1967 - Frank Sinatra, who is playing at the Sands casino in Las Vegas, gets in a fight when he is denied credit as part of a policy put in by the new owners. He breaks two teeth in the altercation and soon takes his talents (and money) to Caesar's Palace.
1971 - The Jackson 5 cartoon series, called The Jackson 5ive, debuts on ABC. Each episode shows various adventures with animated versions of the group, along with Michael's pet mice Ray and Charles, and his snake Rosie. The cartoon runs from 1971-1973.
1973 - Bruce Springsteen releases his second album, "The Wild, The Innocent And The E Street Shuffle".
1974 - WROV-AM in Roanoke, Virginia, starts playing the The Doobie Brothers album cut "Black Water" in honor of a local tributary of the same name. The resounding response from listeners prompts a single release two months later, and in March 1975, the song becomes a #1 hit.
1977 - David Bowie joins Bing Crosby to record the crooner's Merrie Olde Christmas special. Bowie refuses to sing "Little Drummer Boy" with Crosby, so his part is rewritten as "Peace On Earth." Crosby dies a month later before the show airs, and the duet becomes a Christmas classic, growing even more popular when MTV starts playing the clip a few years later.
1982 - Frank Zappa's "Valley Girl" reaches its chart peak of #32 on the Hot 100. It's the only Top 40 hit for the eccentric singer, who releases over 60 albums in his lifetime. His daughter, Moon Unit Zappa, plays the Valley Girl in the song.
1982 - John Mellencamp becomes the first male solo artist with a #1 album (American Fool) and two Top 10 singles, all at the same time ("Hurts So Good" at #8; "Jack & Diane" at #4).
1987 - Reggae musician Peter Tosh is shot and killed at age 42 during a robbery in his home.
2000 - Huey Lewis and Gwyneth Paltrow release a cover of Smokey Robinson's "Cruisin'" as a duet.
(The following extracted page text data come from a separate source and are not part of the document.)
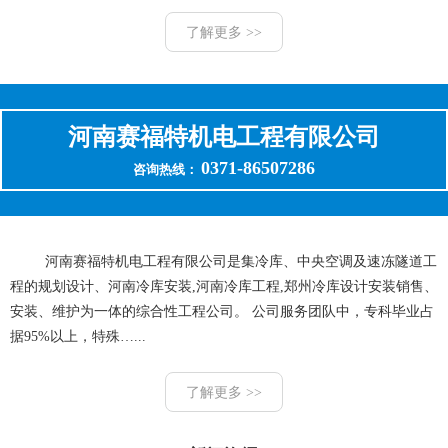
了解更多 >>
河南赛福特机电工程有限公司
0371-86507286
咨询热线：
河南赛福特机电工程有限公司是集冷库、中央空调及速冻隧道工
程的规划设计、河南冷库安装,河南冷库工程,郑州冷库设计安装销售、
安装、维护为一体的综合性工程公司。 公司服务团队中，专科毕业占
据95%以上，特殊…...
了解更多 >>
The single reaches #1 on the Adult Contemporary chart for a week and also appears in the 2000 film Duets, which stars the pair.
2001 - On the afternoon of the terrorist attacks against the country, a group of US senators and congressmen gather on the Capitol steps to sing Irving Berlin's "God Bless America." The song is invoked many times in the following days.
2001 - Amid the chaos of terrorist attacks, PJ Harvey wins the Mercury Prize (an annual award given to the best album from the UK and Ireland) for "Stories From The City, Stories From The Sea". She recalls: "It was very strange, particularly since we were in Washington. I woke up to people hammering on the door, saying the Pentagon was on fire – which we could see from our hotel. Sadly I didn't I feel at all present in terms of winning the Mercury Prize. And it was an honor for me to receive it."
2001 - As Gerard Way watches in horror from the Manhattan ferry as the World Trade Center's Twin Towers collapse, he realizes life is too short to not follow his dream. Shortly after, he starts his own band: My Chemical Romance.
2001 - The Strokes' debut album, "Is This It", drops on vinyl in the US. It contains the song "New York City Cops," an anthem against police brutality. The defiant track is removed from the forthcoming CD release in light of the terrorist attacks and the valiant response of the NYPD.
2003 - Jewel cancels her North American tour after Terome "T-Bone" Hannon, her bassist of three years, dies suddenly of a brain aneurysm at age 39.